You turn the motor on and off with the VFD controls, of course. Either the ones on the VFD, or remote ones you wire up. 

In my case, I had to do it like that. The mill has multiple 3ph motors running full time.  I use the drum switch to reverse the spindle. If I used the VFD to reverse, the table controls would be backwards, too.


----------



## Gaffer (Aug 11, 2020)

Thanks, hman. I ran more conduit tonight. I have to run one last leg down the wall where the VFD will reside. I hope to have this done by the weekend. Then I’ll have to study how to wire and program the inputs to the VFD. I don’t have a good handle that part but I’ve yet to really dive into it.
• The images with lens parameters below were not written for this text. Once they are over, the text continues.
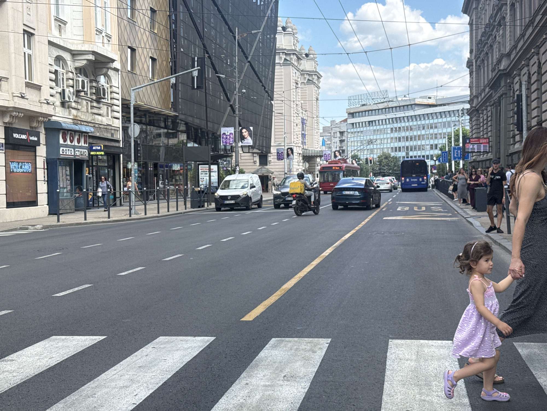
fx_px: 758
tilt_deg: +0.0
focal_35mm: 48
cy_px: 206
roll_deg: +1.2
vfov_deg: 30.3
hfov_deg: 39.7
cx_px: 274
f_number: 1.78
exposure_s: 1/966
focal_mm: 6.76
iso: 64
Sent from my iPhone using Tapatalk


----------



## DavidR8 (Aug 11, 2020)

Reach out to @mksj. 
He was a tremendous help to me when I set mine up. 
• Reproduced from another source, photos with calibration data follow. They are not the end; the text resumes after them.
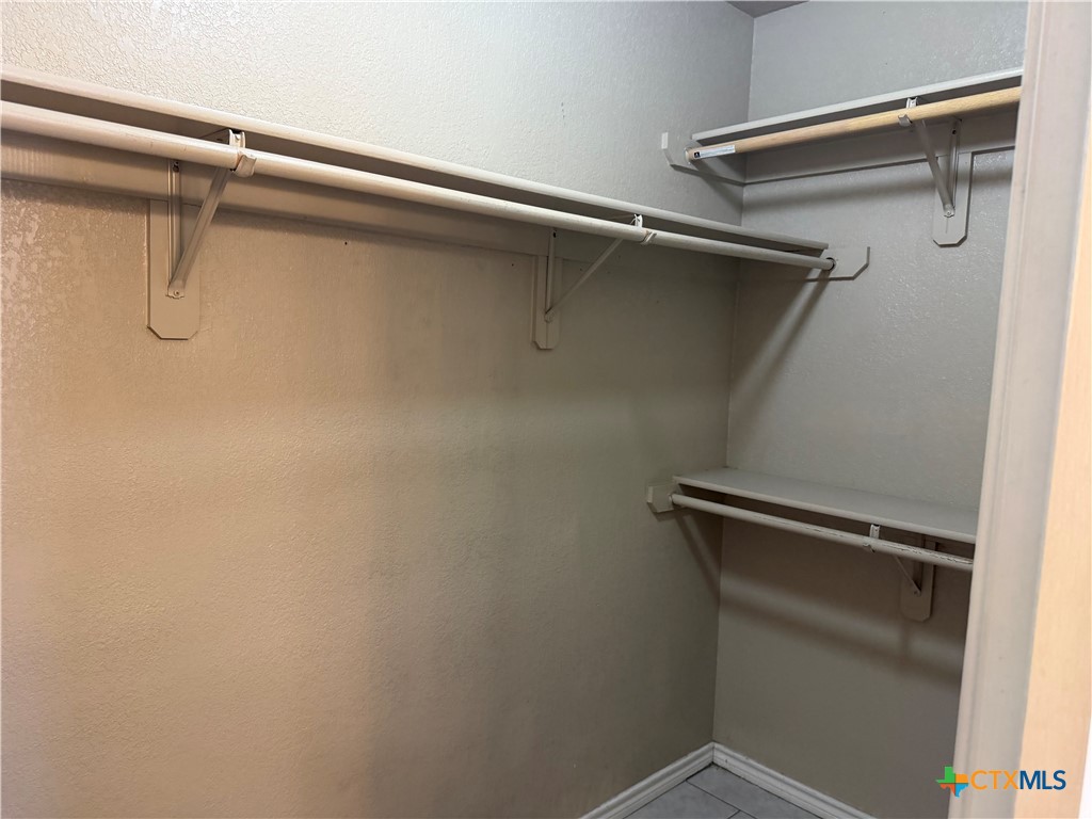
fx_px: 757
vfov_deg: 56.8
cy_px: 410
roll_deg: -2.5
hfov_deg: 71.6
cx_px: 546
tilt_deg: -4.4
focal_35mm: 24
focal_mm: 6.76
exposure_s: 1/60
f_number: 1.78
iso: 250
Sent from my iPhone using Tapatalk


----------



## JimDawson (Aug 12, 2020)

I put mine in place of the original switch.  I was used to reaching up into that area to control the spindle.




In the new version when I went to direct drive, I mounted the VFD on the back of the electrical panel and put the controls on the head.


----------



## ddickey (Aug 12, 2020)

I mounted mine on the access panel on the side of the knee column.


----------



## hman (Aug 12, 2020)

RandyWilson said:


> You turn the motor on and off with the VFD controls, of course. Either the ones on the VFD, or remote ones you wire up.
> In my case, I had to do it like that. The mill has multiple 3ph motors running full time.  I use the drum switch to reverse the spindle. If I used the VFD to reverse, the table controls would be backwards, too.


OK, I can see how you need to set yours up that way.  Not the best practice, but you gotta do what you gotta do.  My major concern with an arrangement like that would be my "instinctive" wanting to reach for the mill switch, especially if in a hurry


----------